Да? Впрочем, тебя я уже слушал, едва не погиб.
Думаешь, ты так легко от меня отделаешься?
Может, и нет. Не знаю. Может, я от тебя никогда не избавлюсь. Но это не значит, что ты будешь мною командовать. Здесь главный я, а не ты.
Бибиканье превратилось в долгий непрерывный рев. Реймер закрыл глаза, но звук от этого только усилился, будто гудок был в его машине. Снова зажегся зеленый, но не успел Реймер нажать на газ, как загорелся красный. Водитель задней машины рассвирепел и давил на гудок, понукая Реймера тронуться с места. Потом опустил стекло, высунул голову и заорал:
– Эй, придурок! Ты совсем, что ли?
Реймер вышел из машины и направился к водителю, с удовлетворением отметив, как тот изменился в лице, ярость сменилась опаской, а та – откровенным страхом. Стекло быстро поднялось, щелкнул замок, запирающий двери. Реймер левой рукой прижал к окну свой жетон, жестом правой велел опустить стекло. Водитель взглянул на жетон, потом на лицо Реймера, затем на уродливую стигму на его ладони, пытаясь разобраться в противоречащих друг другу признаках. То, что перед ним явно полицейский, успокоило водителя, с застенчивой улыбкой он опустил стекло, и улыбка его тут же исчезла от удара Реймерова кулака. Голова водителя резко качнулась вправо, пассажирское стекло усеяли капли слюны, водитель обмяк, но ремень безопасности крепко его держал. Реймер увидел, что глаза водителя закатились, и ощутил блаженство. “Вот, значит, как себя чувствовал Салли много лет назад, когда врезал мне по лицу”, – подумал Реймер. И почему он так долго отказывал себе в удовольствии рукоприкладства? Он даже жалел, что в машине сидел только один агрессивный козлина, а то с большим удовольствием вырубил бы еще пару-тройку таких же. Гул в его ушах сравнялся по силе с ревом автомобильного гудка, но, возвращаясь к своей машине, Реймер услышал, что весело напевает мотивчик, которому уже лет двадцать, не меньше, и вспомнил слова: “Я лучше буду молотком, чем гвоздем”[44].

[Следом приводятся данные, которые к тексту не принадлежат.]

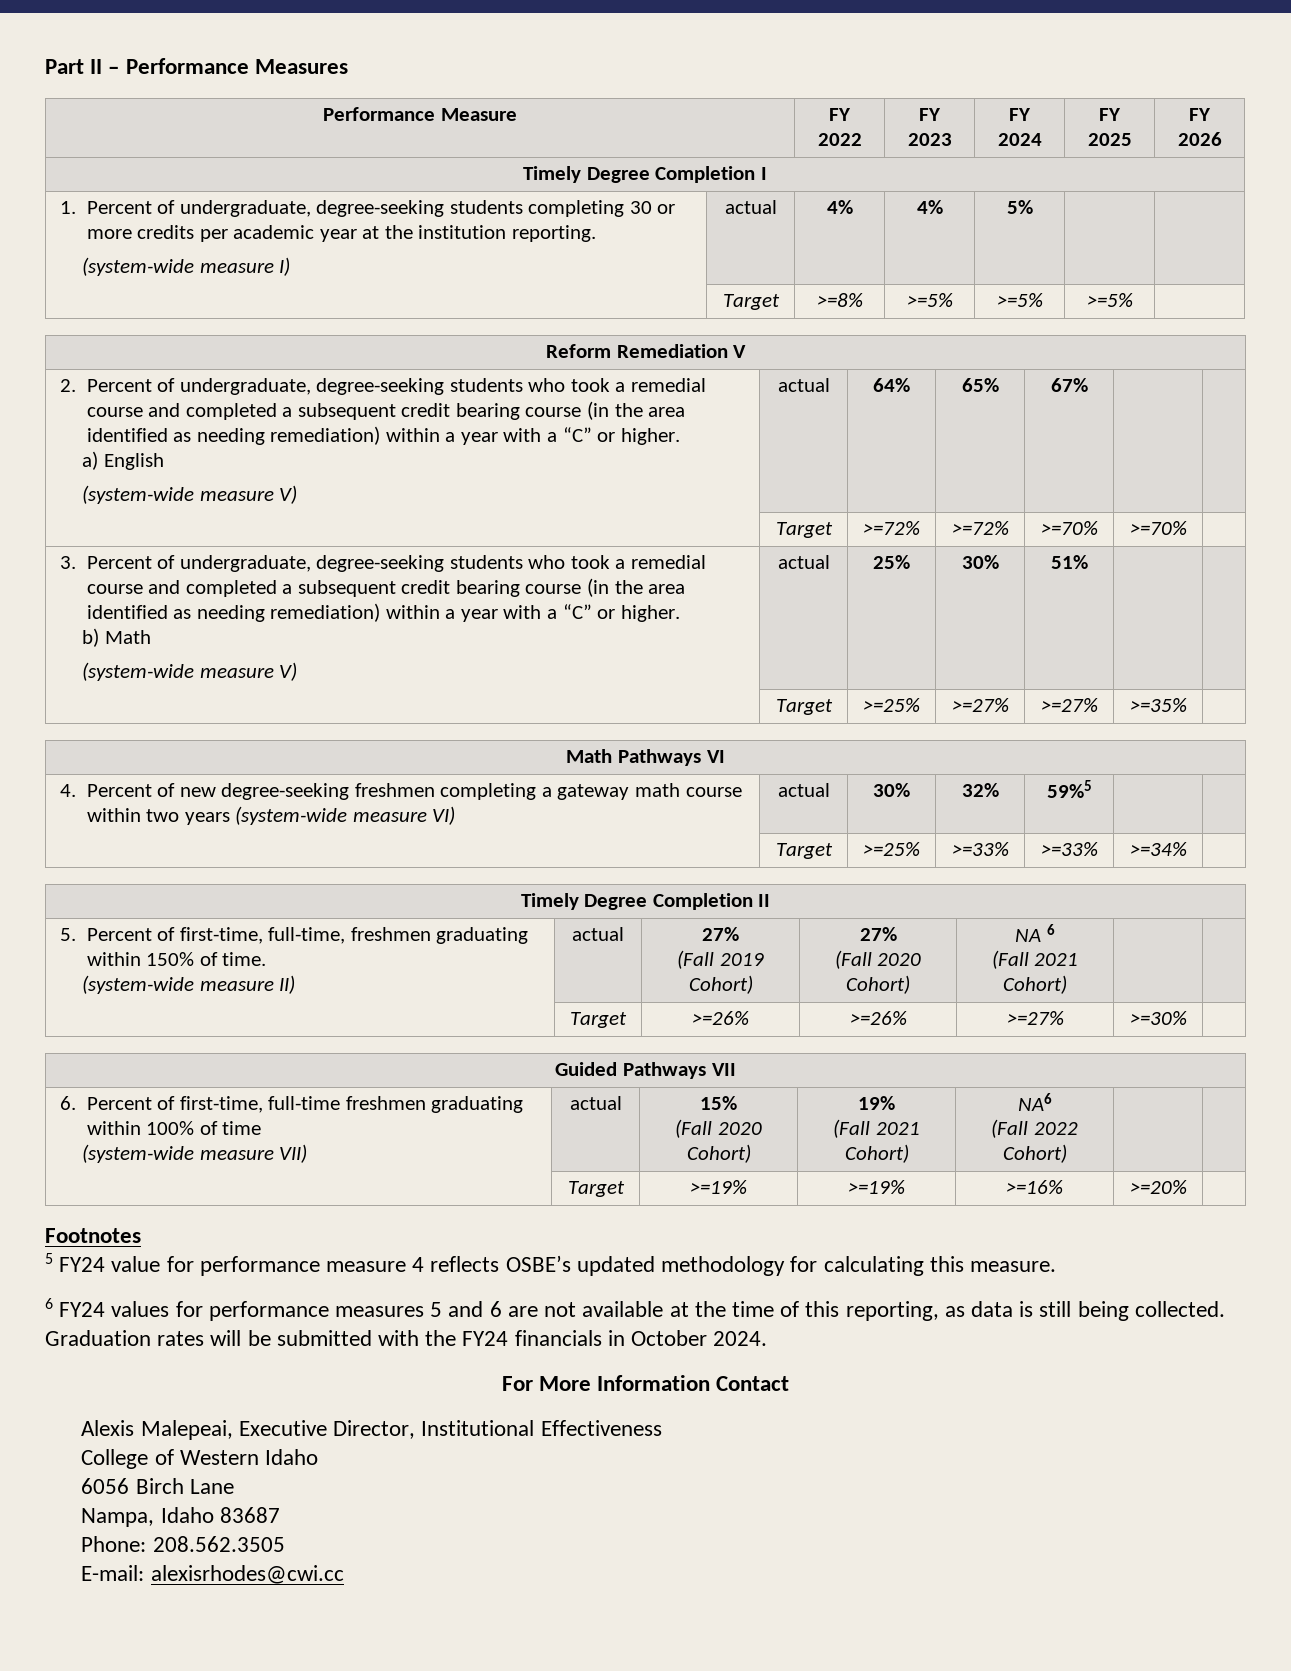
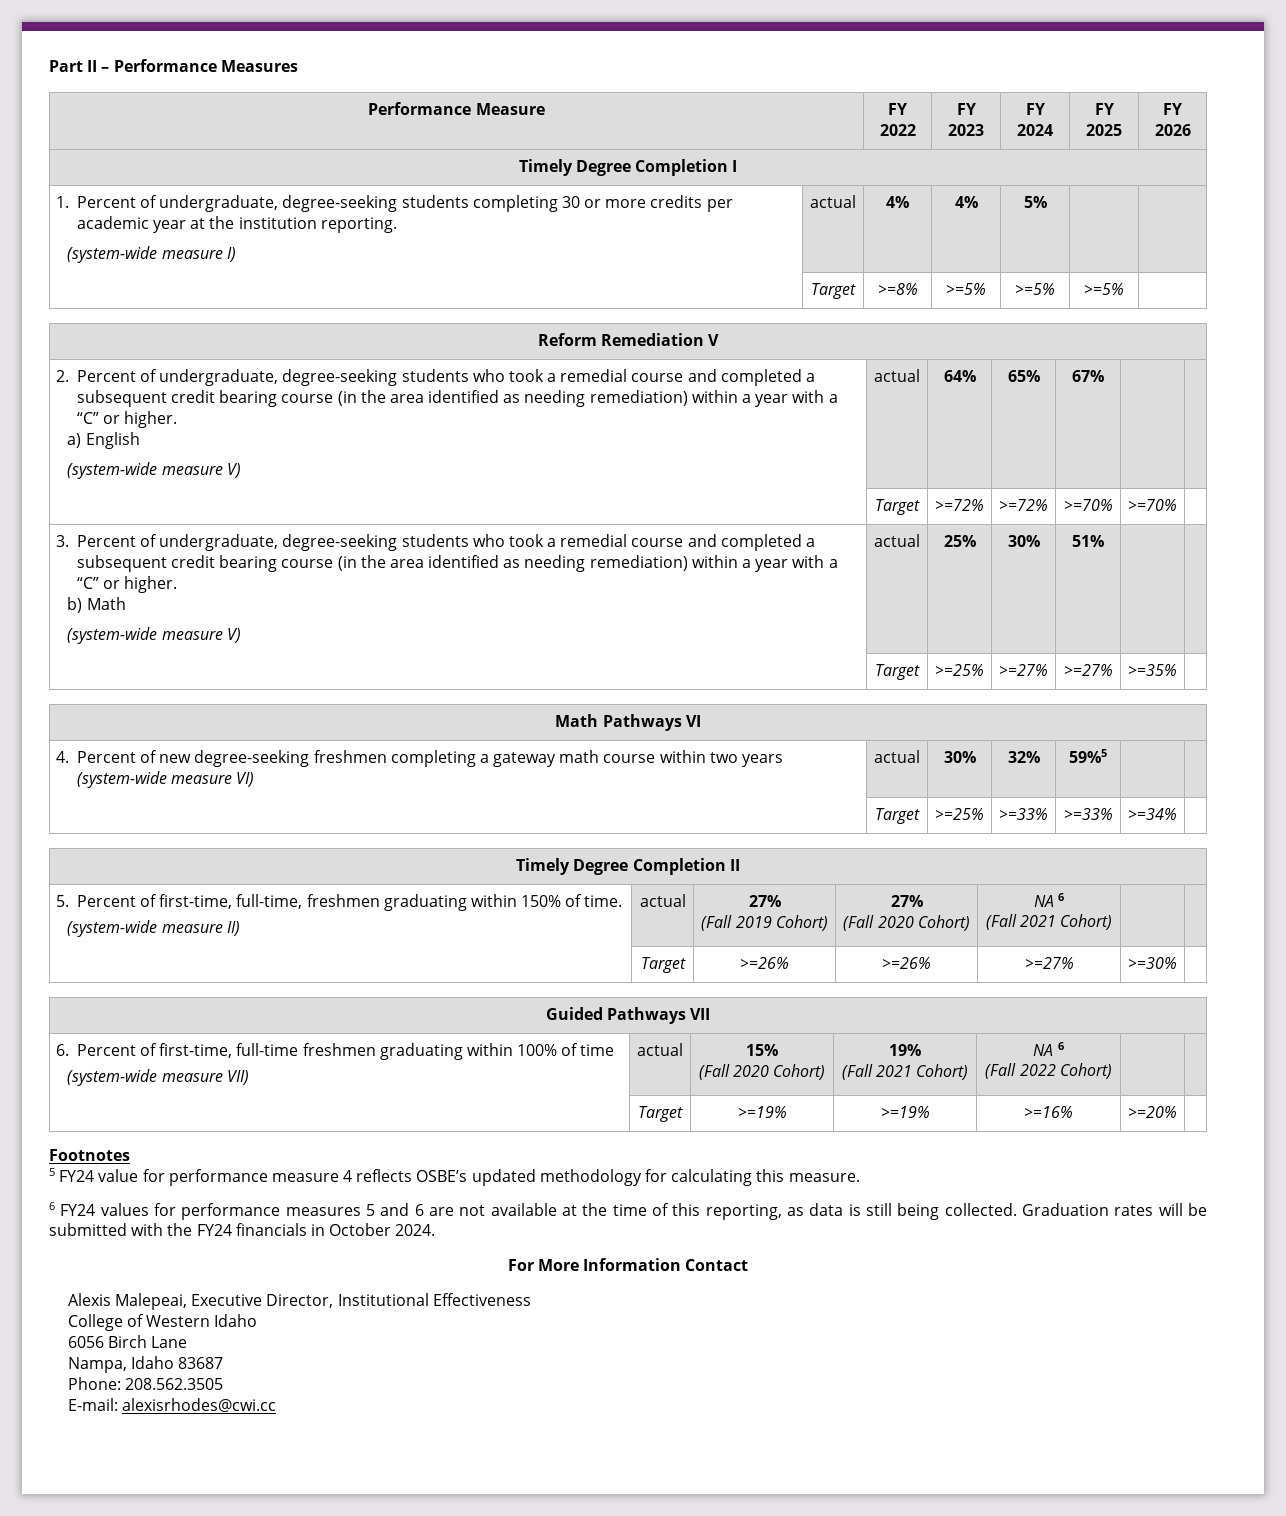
[1017,1093,1052,1111] NA6 -> [1033,1042,1064,1056] NA 6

Снова горел зеленый, Реймер включил передачу и не спеша проехал перекресток. Автомобиль сзади так и не тронулся с места, он уменьшался в зеркале и, когда Реймер свернул на дорогу к Бату, скрылся из виду. Примерно через полмили шум в ушах стих. Реймер съехал на обочину и повернул зеркало заднего вида, чтобы рассмотреть лицо, перепугавшее того козла. Интересно, если бы Бекка увидела такое лицо, быть может, она не разлюбила бы его? Что, если женщинам именно это и нужно? А может, даже ему самому?
Вернув зеркало в правильное положение, Реймер уставился на ладонь. Призрак скрепки по-прежнему виднелся посередине, но покраснение – возможно, заражение – и припухлость вокруг него увеличились в два раза, и теперь все смахивало на огнестрельную рану. Реймер с силой поскреб ладонь.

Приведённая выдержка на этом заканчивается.